## What the task asks
Scan the entries below. Report each line where the string "more" occurs.

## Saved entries

= = = = =

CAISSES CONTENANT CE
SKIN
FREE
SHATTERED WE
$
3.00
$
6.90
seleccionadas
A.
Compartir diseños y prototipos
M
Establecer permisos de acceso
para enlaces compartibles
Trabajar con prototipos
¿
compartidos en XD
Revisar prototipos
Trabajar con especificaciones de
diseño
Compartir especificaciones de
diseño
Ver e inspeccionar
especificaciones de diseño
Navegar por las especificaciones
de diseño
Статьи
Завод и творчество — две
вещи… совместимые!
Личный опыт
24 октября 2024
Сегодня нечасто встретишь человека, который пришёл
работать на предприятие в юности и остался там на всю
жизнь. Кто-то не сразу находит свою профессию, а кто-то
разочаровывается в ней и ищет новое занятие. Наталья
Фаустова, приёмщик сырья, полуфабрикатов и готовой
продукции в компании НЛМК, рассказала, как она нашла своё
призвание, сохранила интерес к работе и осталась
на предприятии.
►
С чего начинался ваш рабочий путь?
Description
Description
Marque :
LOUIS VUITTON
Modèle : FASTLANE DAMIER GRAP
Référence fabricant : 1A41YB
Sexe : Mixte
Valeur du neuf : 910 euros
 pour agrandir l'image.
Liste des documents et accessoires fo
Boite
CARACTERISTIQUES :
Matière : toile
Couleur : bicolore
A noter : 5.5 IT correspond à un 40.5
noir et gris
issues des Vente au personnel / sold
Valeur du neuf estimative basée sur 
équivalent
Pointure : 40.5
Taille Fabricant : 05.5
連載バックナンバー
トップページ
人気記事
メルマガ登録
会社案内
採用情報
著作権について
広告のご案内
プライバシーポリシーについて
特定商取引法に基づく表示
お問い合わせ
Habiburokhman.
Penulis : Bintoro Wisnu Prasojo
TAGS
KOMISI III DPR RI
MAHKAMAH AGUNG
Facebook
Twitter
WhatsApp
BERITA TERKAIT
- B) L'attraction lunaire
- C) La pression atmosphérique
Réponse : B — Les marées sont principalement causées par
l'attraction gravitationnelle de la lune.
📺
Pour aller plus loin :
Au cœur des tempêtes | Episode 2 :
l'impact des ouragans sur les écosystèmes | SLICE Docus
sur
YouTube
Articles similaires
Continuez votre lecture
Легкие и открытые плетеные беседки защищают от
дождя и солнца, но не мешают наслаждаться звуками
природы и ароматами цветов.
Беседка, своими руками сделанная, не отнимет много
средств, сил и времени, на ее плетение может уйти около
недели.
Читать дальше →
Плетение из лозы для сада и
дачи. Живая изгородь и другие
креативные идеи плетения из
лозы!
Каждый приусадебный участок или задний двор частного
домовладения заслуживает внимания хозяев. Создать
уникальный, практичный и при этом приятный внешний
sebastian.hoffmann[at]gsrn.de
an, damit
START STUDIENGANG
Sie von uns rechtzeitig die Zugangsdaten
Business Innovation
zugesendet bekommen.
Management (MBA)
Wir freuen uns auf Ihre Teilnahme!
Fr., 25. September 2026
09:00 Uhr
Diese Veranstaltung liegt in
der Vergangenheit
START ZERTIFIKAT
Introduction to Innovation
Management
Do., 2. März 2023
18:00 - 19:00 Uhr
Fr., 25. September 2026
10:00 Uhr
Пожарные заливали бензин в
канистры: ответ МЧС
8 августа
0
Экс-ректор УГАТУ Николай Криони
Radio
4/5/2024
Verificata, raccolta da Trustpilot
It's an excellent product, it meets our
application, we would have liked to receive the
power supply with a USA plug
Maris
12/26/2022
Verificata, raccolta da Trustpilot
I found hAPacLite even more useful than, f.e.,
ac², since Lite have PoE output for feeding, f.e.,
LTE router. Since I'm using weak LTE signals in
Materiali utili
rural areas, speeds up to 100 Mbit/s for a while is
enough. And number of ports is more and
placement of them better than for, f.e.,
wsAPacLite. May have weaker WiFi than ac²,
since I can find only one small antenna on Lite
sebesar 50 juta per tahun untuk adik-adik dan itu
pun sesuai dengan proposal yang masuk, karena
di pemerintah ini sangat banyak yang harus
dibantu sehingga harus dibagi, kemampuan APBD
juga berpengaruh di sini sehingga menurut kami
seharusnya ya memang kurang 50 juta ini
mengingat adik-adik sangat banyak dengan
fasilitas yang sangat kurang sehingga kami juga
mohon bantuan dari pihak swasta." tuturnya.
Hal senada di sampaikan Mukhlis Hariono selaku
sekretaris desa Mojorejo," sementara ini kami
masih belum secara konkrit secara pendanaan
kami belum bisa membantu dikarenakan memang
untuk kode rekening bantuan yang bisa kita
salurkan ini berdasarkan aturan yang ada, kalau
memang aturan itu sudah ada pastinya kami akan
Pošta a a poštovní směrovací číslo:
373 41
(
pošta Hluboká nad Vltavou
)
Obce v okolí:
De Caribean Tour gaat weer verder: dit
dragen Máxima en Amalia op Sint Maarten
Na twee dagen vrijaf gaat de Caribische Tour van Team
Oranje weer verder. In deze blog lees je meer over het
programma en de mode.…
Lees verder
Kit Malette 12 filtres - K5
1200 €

= = = = =

## Answer to the exercise
I found hAPacLite even more useful than, f.e.,
enough. And number of ports is more and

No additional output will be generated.